At Emhain Macha (near Armagh) which features in the  early sagas as the great capital of Ulster and citadel of the  Red Branch Knights, an enormous timber building is  constructed.  Possibly roofed at one stage, it was then  ‘sacrificed’ by being filled with stone and set alight, before  being covered with a mound of earth.  It has been  suggested that from the sky this must have looked like a giant spoked wheel –  the symbol of the Celtic sun-god. We know almost precisely when this building was constructed, because an examination of the growth rings on the tree from which the huge central post was cut tells us it was felled sometime in late 95BC or early 94BC.  But Emhain Macha must have been important for centuries before that because one of the most remarkable finds in Irish archaeology is also from here, and dates to about 300 years
earlier: it is the skull of a Barbary Ape! How a Barbary Ape could end-up in the capital of the Kings of Ulster boggles the mind – a gift perhaps from someone who had travelled very far indeed, as these apes come from North Africa!
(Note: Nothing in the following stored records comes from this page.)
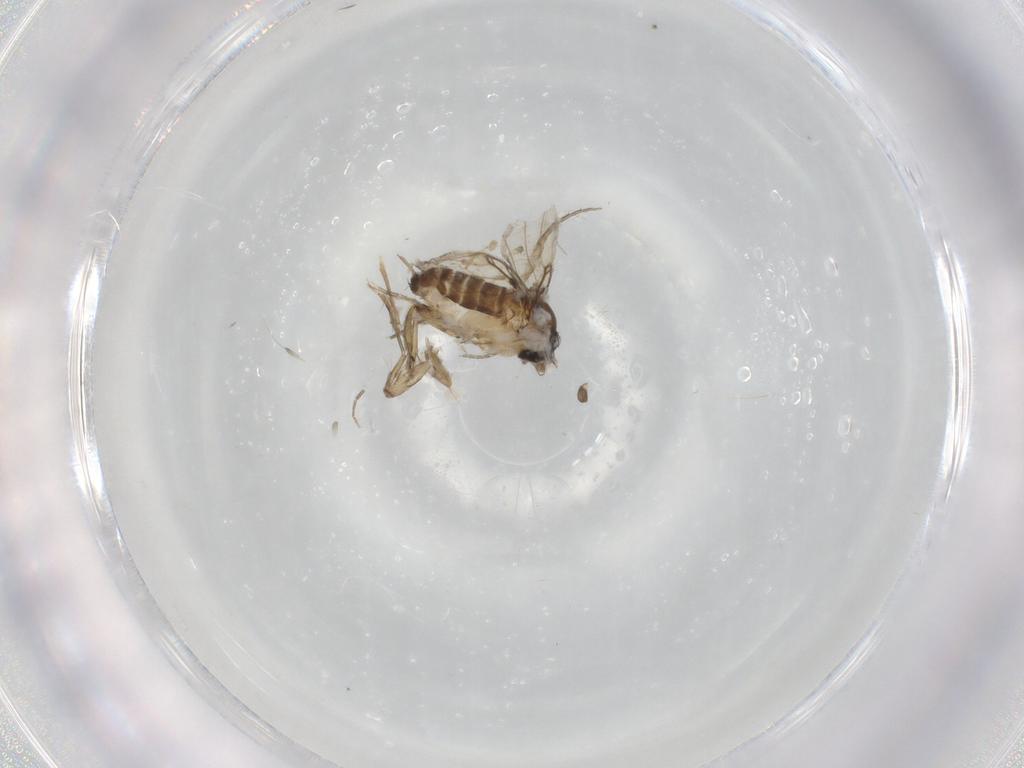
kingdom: Animalia
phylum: Arthropoda
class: Insecta
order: Diptera
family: Phoridae
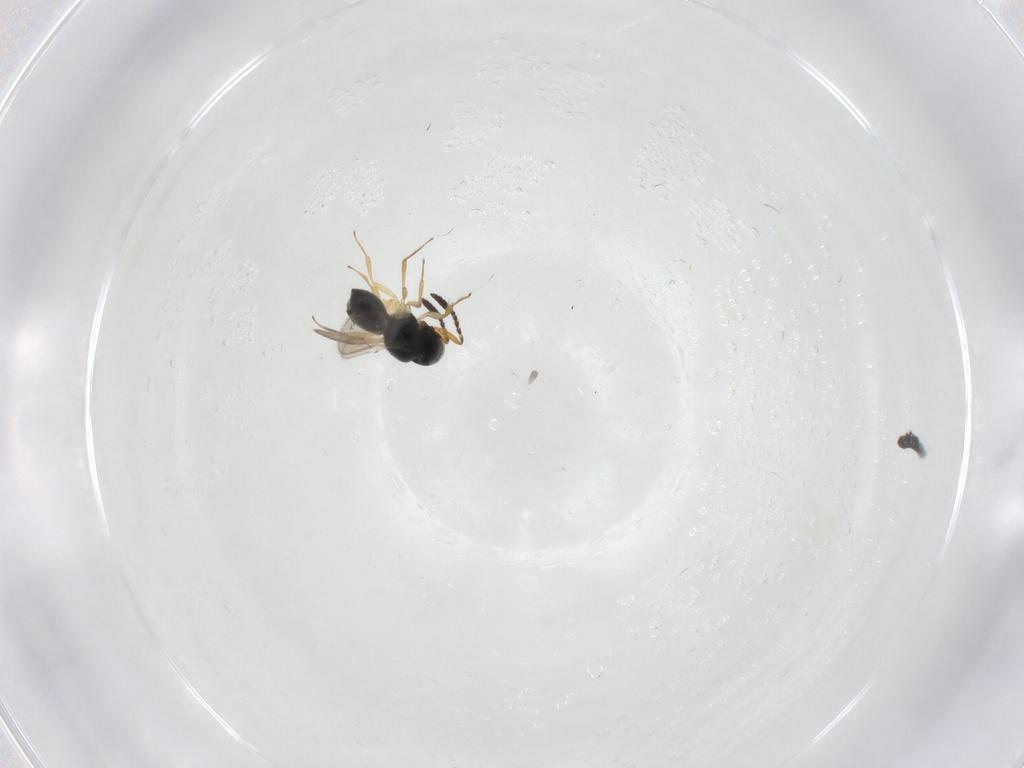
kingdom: Animalia
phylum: Arthropoda
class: Insecta
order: Hymenoptera
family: Scelionidae
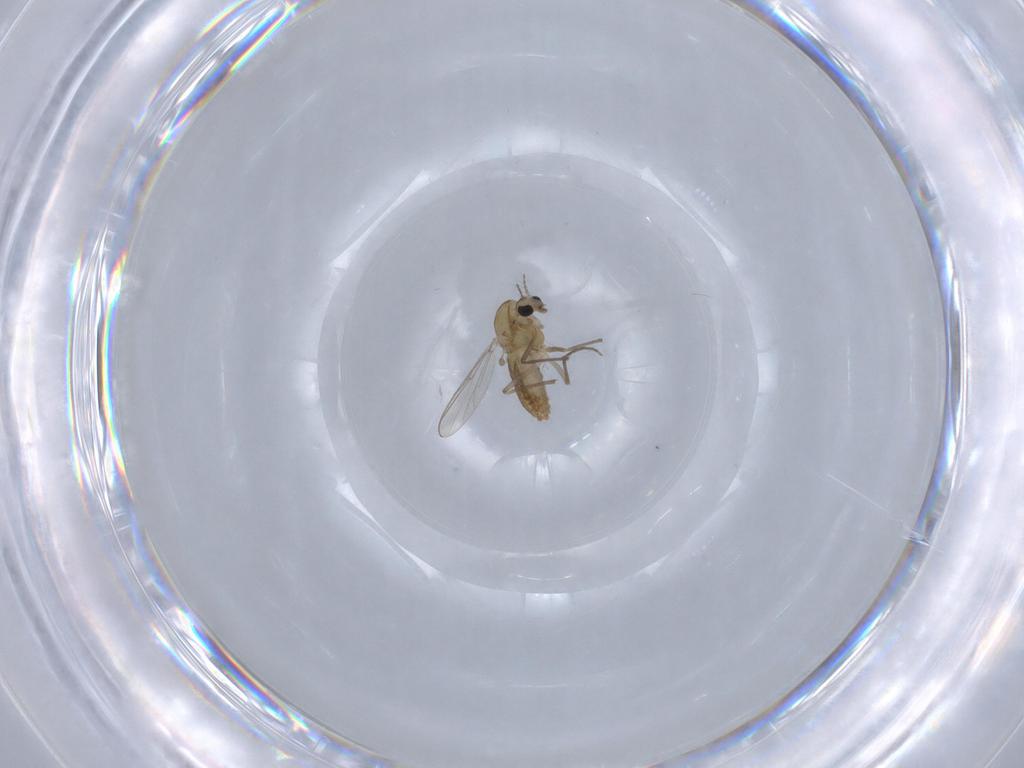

Despite what is often thought, there is no evidence for any Celtic ‘invasion’ of Ireland around this time and what evidence there is – archaeological, linguistic and genetic – suggests broad continuity from the late Bronze Age societies. However, it is also clear that Ireland was in close contact with other parts of Europe, particularly Britain, and an early map of Ireland dating from c.100AD suggests the presence here of tribes with unmistakably Celtic names. There are also a number of intrusive burials – burials of British Celts and burials of Romans or Romanised Britons – but these are exceptions not the rule.

That said, by the time our first written records appear in the form of carved Ogham inscriptions, around 350AD, it is clear that at least one of the languages being spoken here was an early form of Irish.  There may well have been other languages as well, but Irish came to dominate entirely. Irish is a ‘Celtic’ language, but it is not of the type spoken in Britain. How and when the language got here and how it came to dominate so completely, remains a total mystery.